= Action item =
Pictures left aside, return the lines below exactly, from the one with "thumb ip: (536, 789)" to the end, including both ends.

Input data: Begin

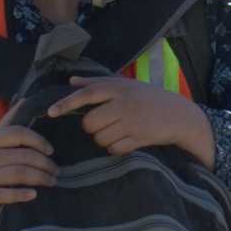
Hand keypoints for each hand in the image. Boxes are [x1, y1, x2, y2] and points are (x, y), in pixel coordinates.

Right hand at [0, 125, 57, 221]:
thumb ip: (11, 137)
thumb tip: (33, 119)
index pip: (18, 133)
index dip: (38, 140)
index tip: (50, 151)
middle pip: (24, 155)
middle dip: (45, 163)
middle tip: (56, 171)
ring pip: (19, 173)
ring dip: (40, 177)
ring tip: (52, 181)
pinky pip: (7, 194)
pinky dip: (22, 194)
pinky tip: (34, 194)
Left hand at [48, 75, 214, 164]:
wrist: (180, 115)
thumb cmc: (149, 98)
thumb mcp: (126, 85)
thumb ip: (97, 83)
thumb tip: (71, 81)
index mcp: (118, 87)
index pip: (86, 94)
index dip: (66, 104)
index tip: (50, 113)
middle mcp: (123, 103)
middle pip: (90, 123)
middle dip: (93, 128)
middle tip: (106, 123)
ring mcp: (131, 121)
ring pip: (100, 138)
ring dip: (105, 139)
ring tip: (120, 131)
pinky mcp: (139, 138)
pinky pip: (113, 149)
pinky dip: (116, 148)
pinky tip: (127, 140)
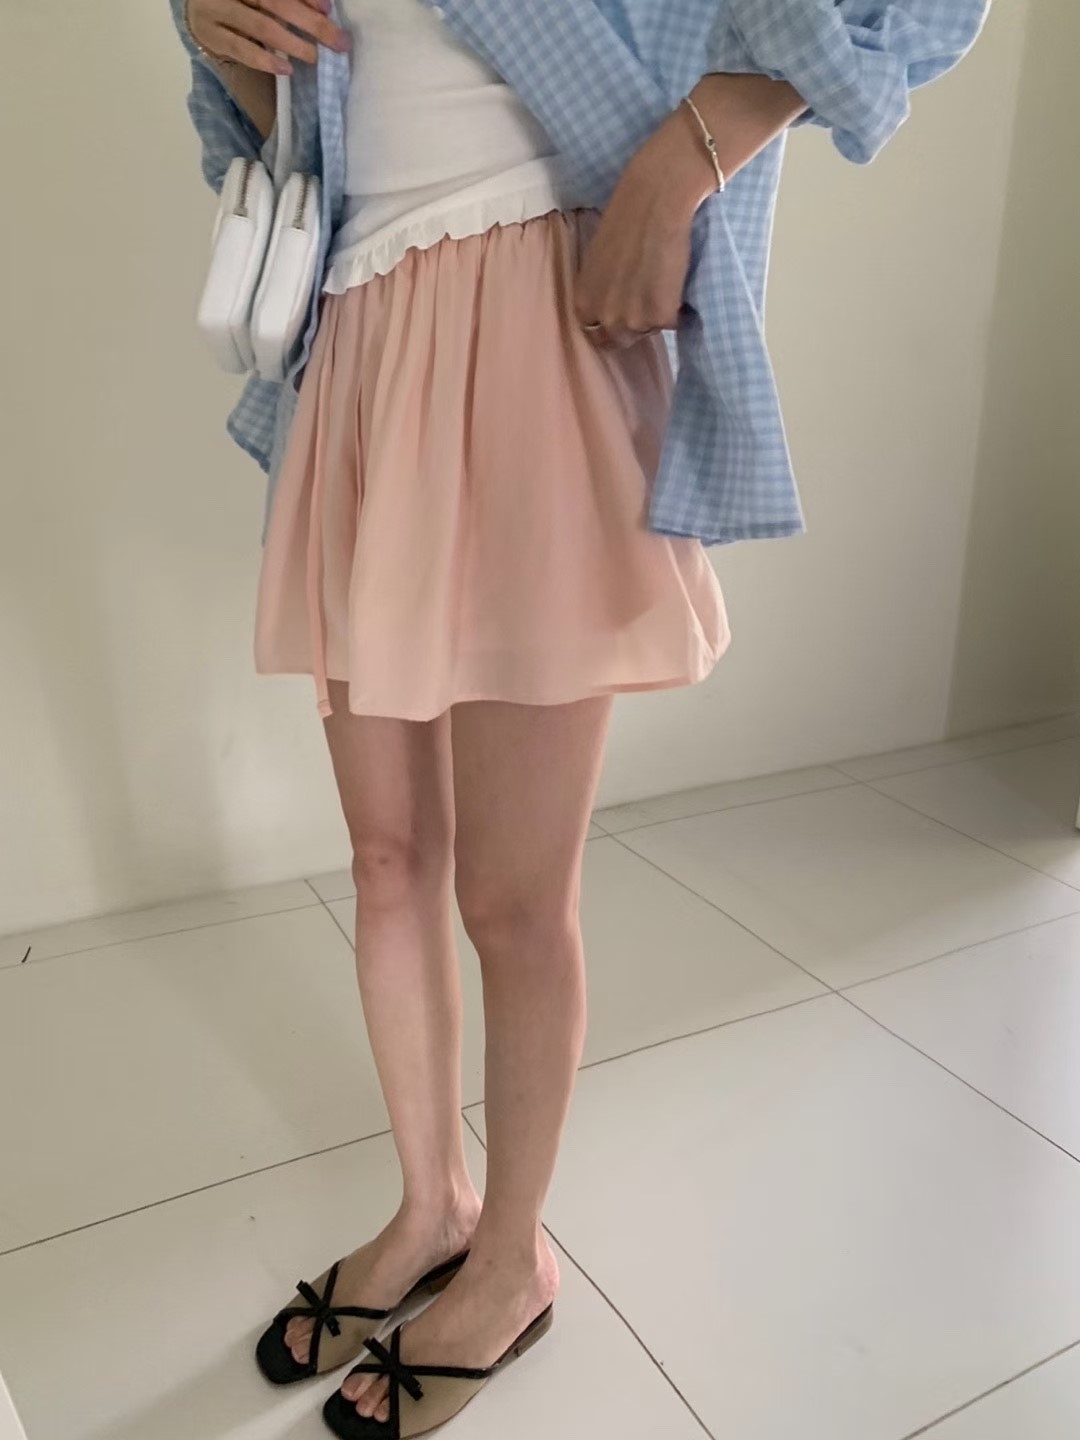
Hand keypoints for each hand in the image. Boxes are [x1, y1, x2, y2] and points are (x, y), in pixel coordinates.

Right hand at [186, 0, 349, 74]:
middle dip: (309, 23)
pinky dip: (264, 59)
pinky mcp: (210, 35)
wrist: (195, 5)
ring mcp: (216, 9)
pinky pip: (241, 49)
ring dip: (292, 43)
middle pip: (275, 2)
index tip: (328, 9)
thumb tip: (323, 8)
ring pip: (260, 25)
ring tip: (315, 56)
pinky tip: (285, 68)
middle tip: (337, 41)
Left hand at [573, 107, 713, 349]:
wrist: (655, 200)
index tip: (625, 307)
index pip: (595, 333)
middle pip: (622, 339)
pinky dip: (679, 305)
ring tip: (663, 278)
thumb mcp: (597, 260)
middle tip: (648, 294)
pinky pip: (674, 322)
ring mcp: (634, 321)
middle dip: (635, 322)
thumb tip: (613, 302)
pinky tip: (676, 276)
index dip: (611, 320)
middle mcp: (605, 319)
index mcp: (584, 304)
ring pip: (650, 330)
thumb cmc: (625, 217)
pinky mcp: (662, 316)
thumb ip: (601, 288)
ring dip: (658, 313)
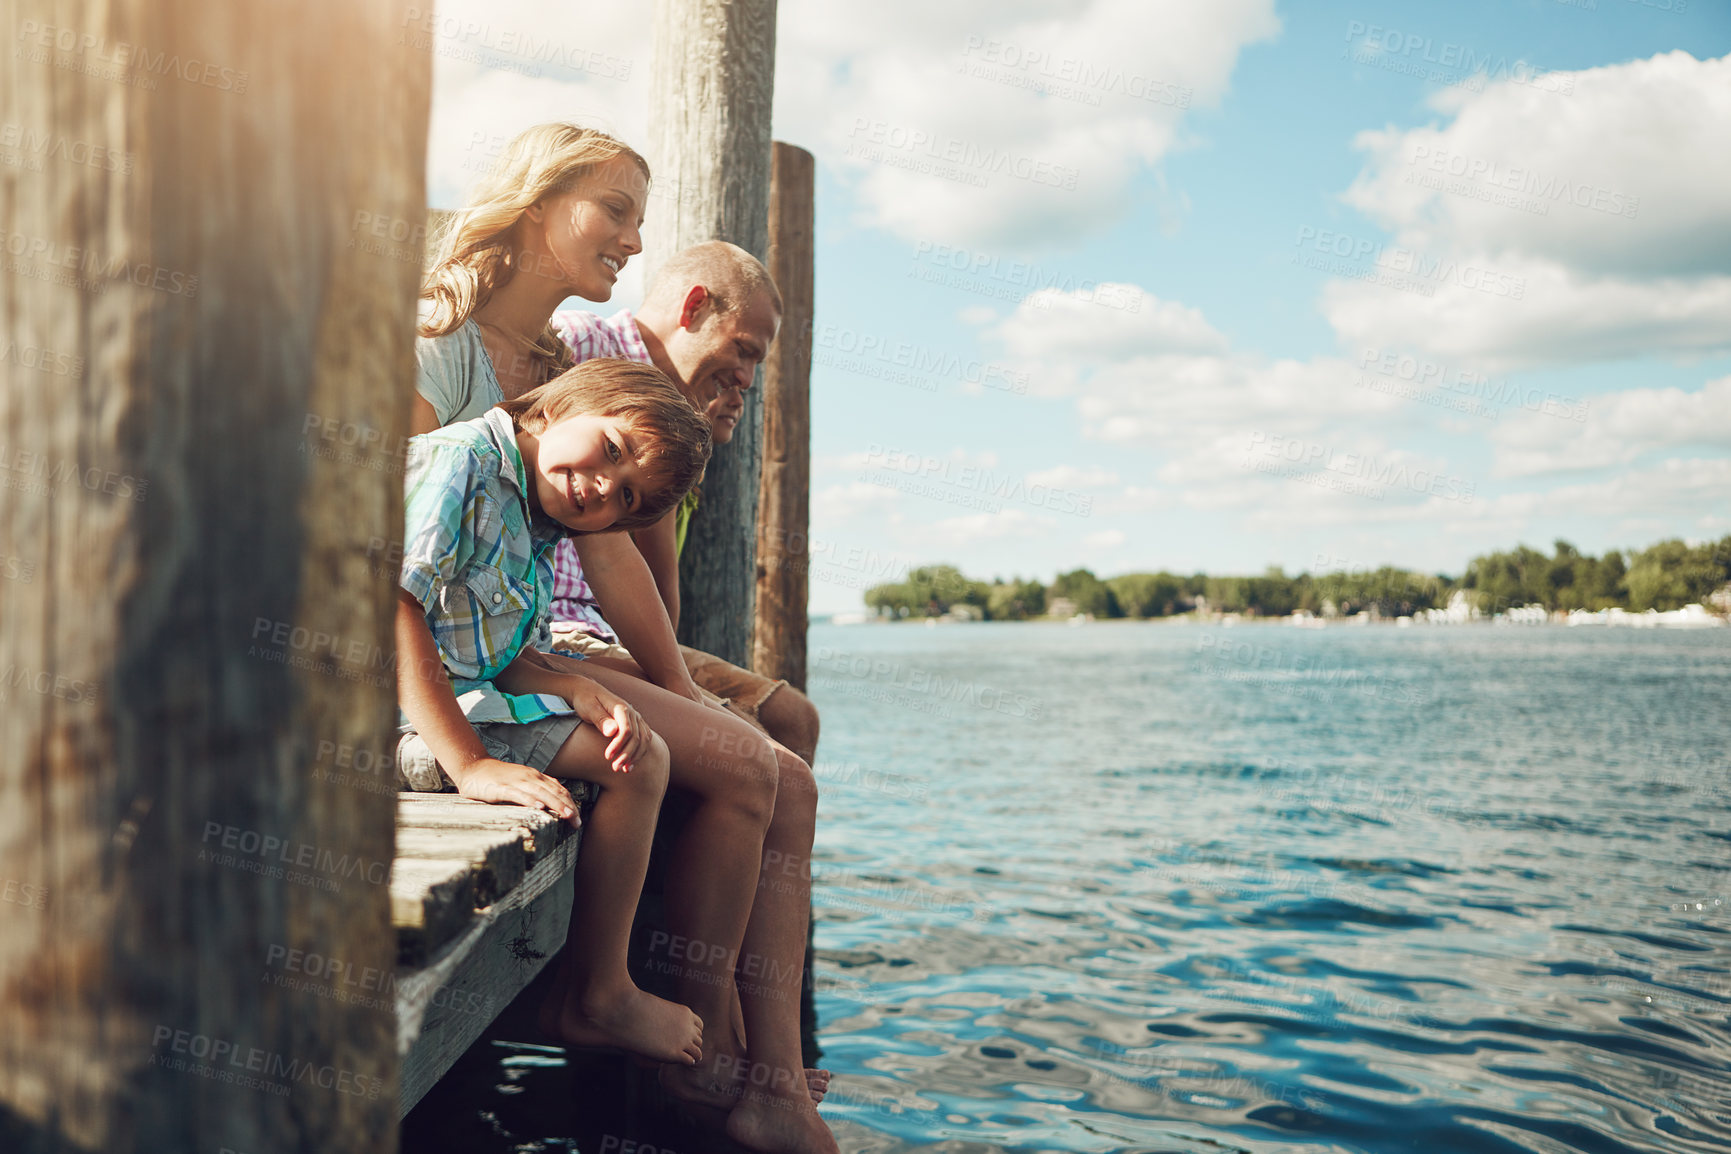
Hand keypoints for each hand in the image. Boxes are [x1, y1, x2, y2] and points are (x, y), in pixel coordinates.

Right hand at [451, 757, 579, 826]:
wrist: (473, 768)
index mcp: (535, 777)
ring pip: (540, 793)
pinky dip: (530, 800)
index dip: (570, 803)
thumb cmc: (498, 779)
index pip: (558, 789)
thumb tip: (554, 799)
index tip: (578, 818)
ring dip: (555, 804)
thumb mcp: (521, 782)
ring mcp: (516, 781)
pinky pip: (518, 794)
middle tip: (577, 822)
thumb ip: (536, 789)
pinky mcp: (501, 787)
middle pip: (553, 792)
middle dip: (567, 807)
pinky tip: (539, 808)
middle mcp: (529, 777)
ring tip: (567, 815)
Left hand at [564, 675, 651, 772]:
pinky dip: (639, 752)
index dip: (618, 745)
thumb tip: (612, 732)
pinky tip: (630, 764)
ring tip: (624, 770)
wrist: (587, 691)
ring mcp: (636, 718)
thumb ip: (601, 719)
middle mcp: (632, 713)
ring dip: (635, 756)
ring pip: (644, 740)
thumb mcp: (589, 708)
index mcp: (621, 708)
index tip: (607, 757)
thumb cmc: (585, 700)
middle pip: (637, 737)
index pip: (626, 730)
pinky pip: (643, 739)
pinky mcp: (635, 724)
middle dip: (627, 755)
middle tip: (614, 768)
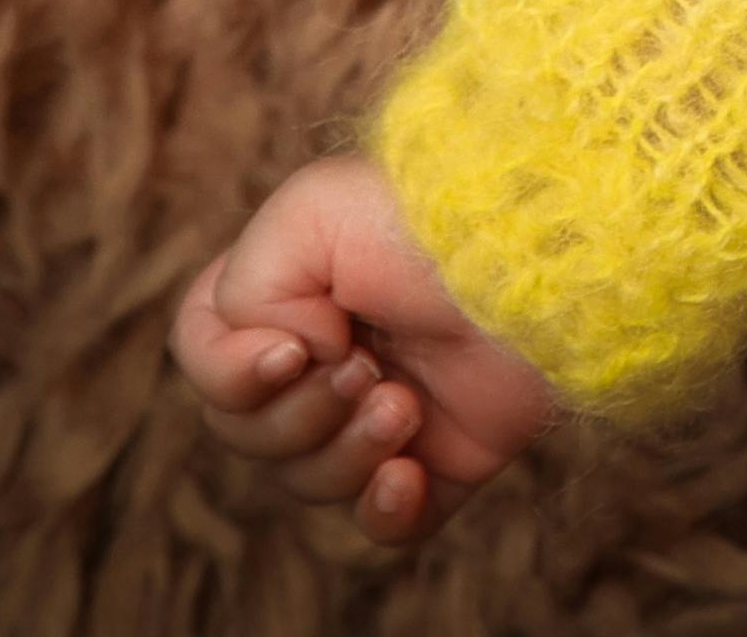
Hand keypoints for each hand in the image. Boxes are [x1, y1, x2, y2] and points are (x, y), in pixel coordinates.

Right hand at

Input data: End

= Response to the exercise =
thumb ip: (536, 789)
pinky mcp: (501, 787)
middle pip: (553, 792)
middle dip: (567, 807)
pinky tip: (539, 808)
middle mcp: (529, 777)
ring tip: (567, 815)
Left hand at [564, 675, 651, 772]:
pinky dip: (639, 752)
index dip: (618, 745)
thumb tip: (612, 732)
pinky tip: (630, 764)
ring tip: (624, 770)
wrist: (587, 691)
ring mcp: (636, 718)
thumb ip: (601, 719)
middle mcp: (632, 713)
ring dip: (635, 756)
ring pip: (644, 740)
thumb mcp: (589, 708)
index mcp: (621, 708)
index tip: (607, 757)
thumb cmc: (585, 700)
middle pip: (637, 737)
index pip: (626, 730)
pinky pip: (643, 739)
pinky mcp: (635, 724)
middle dip: (627, 755)
middle tip: (614, 768)
Hand keypoints for each hand in the image. Boxes are [x1, y1, x2, y2] and points are (x, y), in pixel coordinates.

Right hand at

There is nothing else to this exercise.